Any equations that DO NOT use equal sign (=) involve inequalities.

$$\enspace \neq \quad \text{not equal to}$$

$$\enspace > \quad \text{greater than}$$

$$\enspace \geq \quad \text{greater than or equal to}$$

$$\enspace < \quad \text{less than}$$

$$\enspace \leq \quad \text{less than or equal to}$$

## Negative Number

Dividing or multiplying a linear inequality with a negative number will change the sign of inequality!

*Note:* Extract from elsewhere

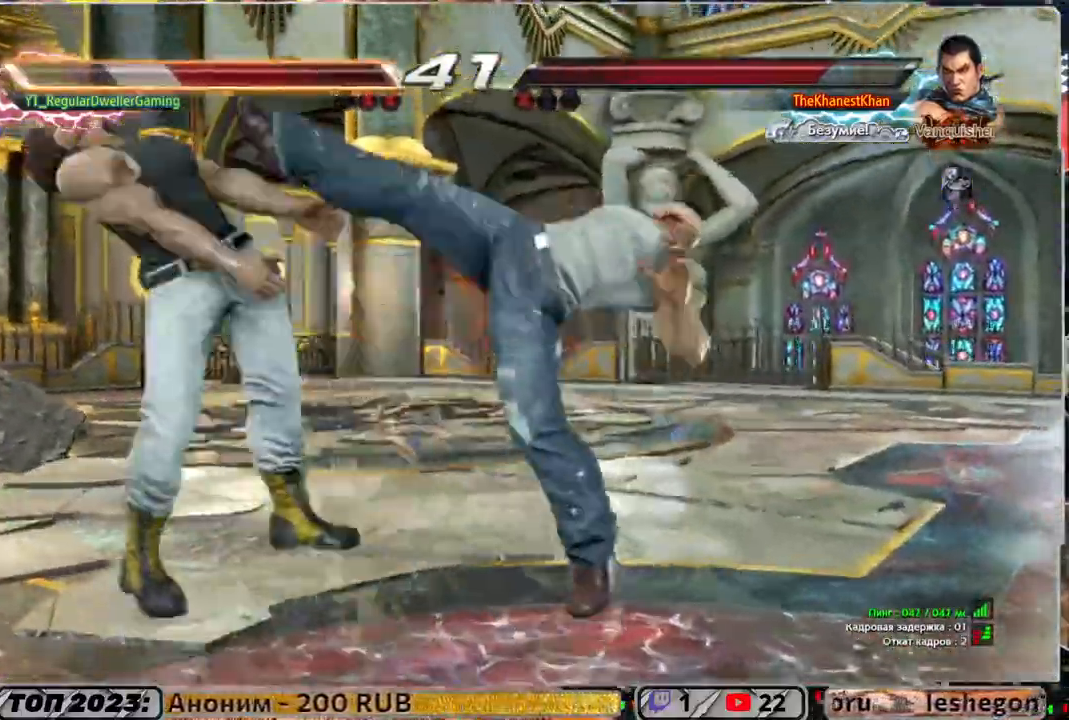
{"buttons": ["DPAD_UP"], "left_stick": "center", "right_stick": "center", "events": [[317, "DPAD_LEFT", "up"], [417, "DPAD_UP", "down"], [417, "SQUARE", "down"], [483, "SQUARE", "up"]]}
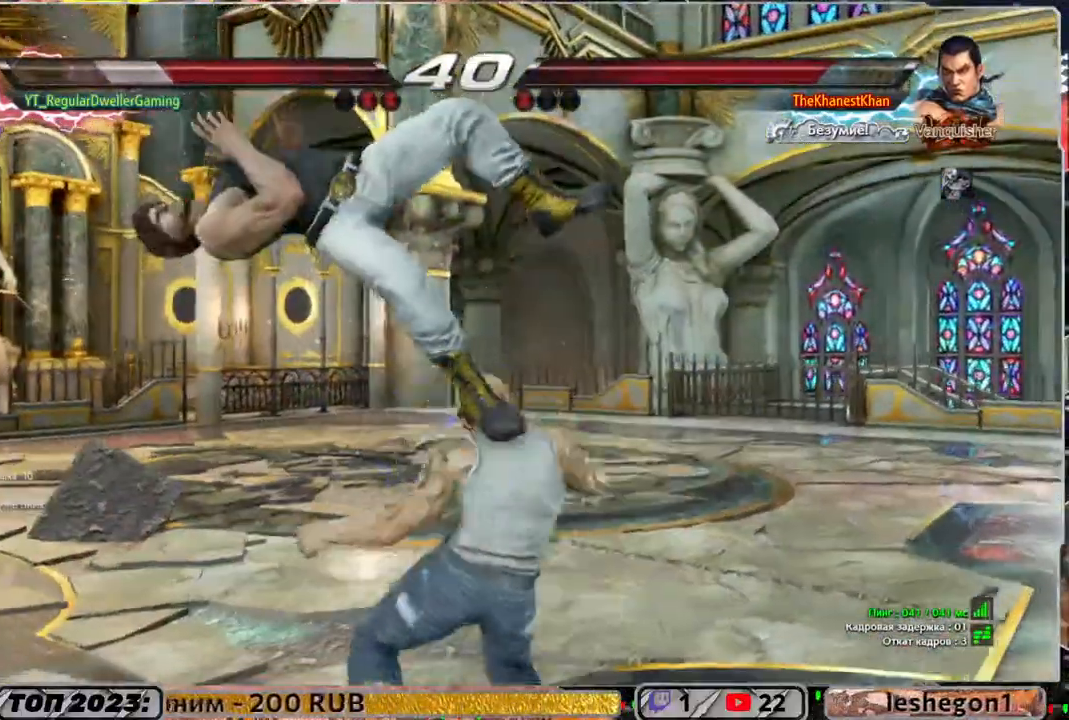
{"buttons": ["SQUARE", "DPAD_UP"], "left_stick": "center", "right_stick": "center", "events": [[83, "SQUARE", "down"], [150, "SQUARE", "up"], [217, "SQUARE", "down"], [283, "SQUARE", "up"], [367, "SQUARE", "down"], [417, "SQUARE", "up"], [483, "SQUARE", "down"]]}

Example Divide the inequality $$5 > 2$$ with -1.

Solution
$$5 > 2 \\ \, \\ \dfrac{5}{-1} {\color{red}{<}} \dfrac{2}{-1} \\ \, \\ -5 < -2 \\ \, \\$$

Example Multiply the inequality $$3 > 1$$ with -3.

Solution
$$3 > 1 \\ \, \\ (3)\cdot({\color{red}{-3}}) \, {\color{red}{<}} \, (1)\cdot({\color{red}{-3}}) \\ \, \\ -9 < -1 \\ \, \\$$

Example Solve the inequality $$-7x+7 > 0$$ for $$x$$.

Solution
$$-7x+7 > 0 \\ \, \\ -7x+7 {\color{red}{-7}} > 0 {\color{red}{-7}} \\ \, \\ -7x > -7 \\ \, \\ \dfrac{7x}{{\color{red}{-7}}} {\color{red}{<}} \dfrac{-7}{{\color{red}{-7}}} \\ \, \\ x < 1 \\ \, \\$$

Solve the inequality $$2x-8 > 4$$ for $$x$$.
$$2x-8 {\color{red}{+8}} > 4 {\color{red}{+8}} \\ \, \\ 2x > 12 \\ \, \\ \dfrac{2x}{{\color{red}{2}}} > \dfrac{12}{{\color{red}{2}}} \\ \, \\ x > 6$$
Solve the inequality $$\dfrac{3x-1}{-5} < 8$$ for $$x$$.
$$\dfrac{3x-1}{-5}\cdot{\color{red}{-5}} \enspace {\color{red}{>}} \enspace 8\cdot{\color{red}{-5}} \\ \, \\ 3x-1 > -40 \\ \, \\ 3x-1 {\color{red}{+1}} > -40{\color{red}{+1}} \\ \, \\ 3x > -39 \\ \, \\ \dfrac{3x}{{\color{red}{3}}} > \dfrac{-39}{{\color{red}{3}}} \\ \, \\ x > -13$$